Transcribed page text

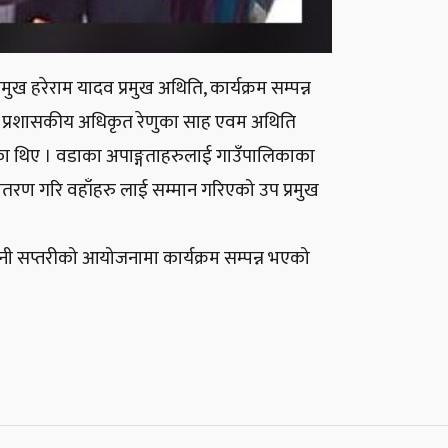
रमुख हरेराम यादव प्रमुख अथिति, कार्यक्रम सम्पन्न
मुख प्रशासकीय अधिकृत रेणुका साह एवम अथिति
एका थिए । वडाका अपाङ्गताहरुलाई गाउँपालिकाका
वितरण गरि वहाँहरु लाई सम्मान गरिएको उप प्रमुख
पनी सप्तरीको आयोजनामा कार्यक्रम सम्पन्न भएको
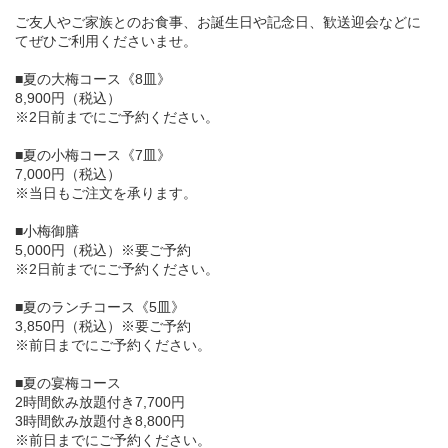
ご友人やご家族とのお食事、お誕生日や記念日、歓送迎会などに
てぜひご利用くださいませ。
■夏の大梅コース《8皿》
8,900円（税込）
※2日前までにご予約ください。
■夏の小梅コース《7皿》
7,000円（税込）
※当日もご注文を承ります。
■小梅御膳
5,000円（税込）※要ご予約
※2日前までにご予約ください。
■夏のランチコース《5皿》
3,850円（税込）※要ご予約
※前日までにご予約ください。
■夏の宴梅コース
2時間飲み放題付き7,700円
3時間飲み放題付き8,800円
※前日までにご予約ください。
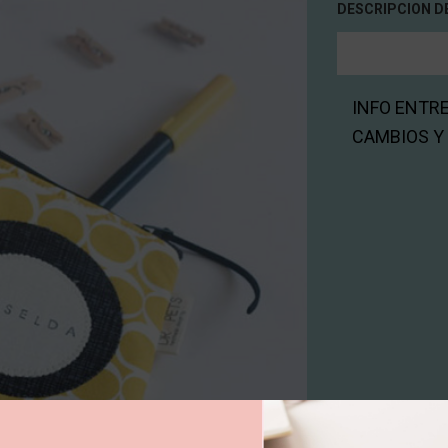
DESCRIPCION D
INFO ENTR
CAMBIOS Y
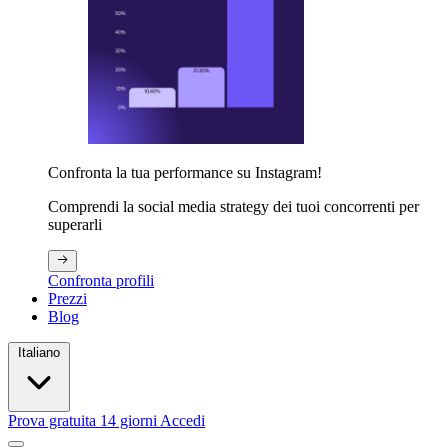
Confronta la tua performance su Instagram!
Comprendi la social media strategy dei tuoi concorrenti per
superarli
Confronta profili
Prezzi
Blog
Italiano
Prova gratuita 14 giorni
Accedi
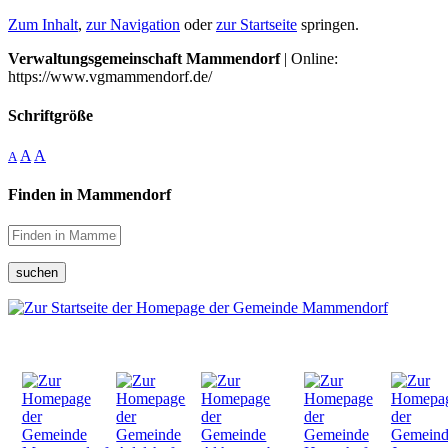
Zum Inhalt
,
zur Navigation
oder
zur Startseite
springen.
Verwaltungsgemeinschaft Mammendorf
| Online:
https://www.vgmammendorf.de/
Schriftgröße
A
A
A
Finden in Mammendorf
suchen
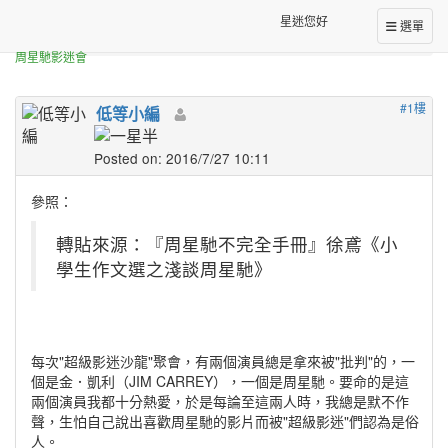
正體中文台港星迷板
星迷您好
選單
[轉錄]
[舊文轉載] 小學生作文選之淺談周星馳
周星馳影迷會
#1樓
低等小編
Posted on: 2016/7/27 10:11
參照：
轉貼來源：『周星馳不完全手冊』徐鳶《小
學生作文選之淺談周星馳》
每次"超級影迷沙龍"聚會，有兩個演員總是拿來被"批判"的，一
個是金．凱利（JIM CARREY），一個是周星馳。要命的是這
兩個演員我都十分熱愛，於是每論至這兩人時，我總是默不作
聲，生怕自己說出喜歡周星馳的影片而被"超級影迷"們認為是俗
人。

* **Problem to solve**:
Replace "Confronta" with "Analizza" throughout the rows and give all of their text again, changing nothing else. Omit the pictures.

* **Solution for this problem**:
रमुख हरेराम यादव प्रमुख अथिति, कार्यक्रम सम्पन्न
मुख प्रशासकीय अधिकृत रेणुका साह एवम अथिति
एका थिए । वडाका अपाङ्गताहरुलाई गाउँपालिकाका
वितरण गरि वहाँहरु लाई सम्मान गरिएको उप प्रमुख
पनी सप्तरीको आयोजनामा कार्यक्रम सम्पन्न भएको
ご友人やご家族とのお食事、お誕生日や記念日、歓送迎会などに
てぜひご利用くださいませ。
■夏の大梅コース《8皿》
8,900円（税込）
※2日前までにご予約ください。
■夏の小梅コース《7皿》
7,000円（税込）
※当日もご注文を承ります。
■小梅御膳
5,000円（税込）※要ご予約
※2日前までにご予約ください。
■夏のランチコース《5皿》
3,850円（税込）※要ご予約
※前日までにご予約ください。
■夏の宴梅コース
2時間飲み放題付き7,700円
3時間飲み放題付き8,800円
※前日までにご予約ください。
DESCRIPCION D
INFO ENTR
CAMBIOS Y
Analizza la tua performance su Instagram!
Comprendi la social media strategy dei tuoi concorrenti per
superarli
Analizza profili
Prezzi
Blog
Italiano
Prova gratuita 14 giorni
Accedi
Zum Inhalt
,
zur Navigation
oder
zur Startseite
springen.
Verwaltungsgemeinschaft Mammendorf
| Online:
https://www.vgmammendorf.de/
Schriftgröße
A
A
A
Finden in Mammendorf
suchen
正體中文台港星迷板
星迷您好
選單
[轉錄]
[舊文轉載] 小學生作文選之淺談周星馳
周星馳影迷會
#1樓
低等小編
Posted on: 2016/7/27 10:11
參照：
轉貼來源：『周星馳不完全手冊』徐鳶《小
學生作文選之淺談周星馳》
每次"超級影迷沙龍"聚會，有兩個演員總是拿來被"批判"的，一
個是金．凱利（JIM CARREY），一個是周星馳。要命的是這
兩個演員我都十分熱愛，於是每論至這兩人時，我總是默不作
聲，生怕自己說出喜歡周星馳的影片而被"超級影迷"們認為是俗
人。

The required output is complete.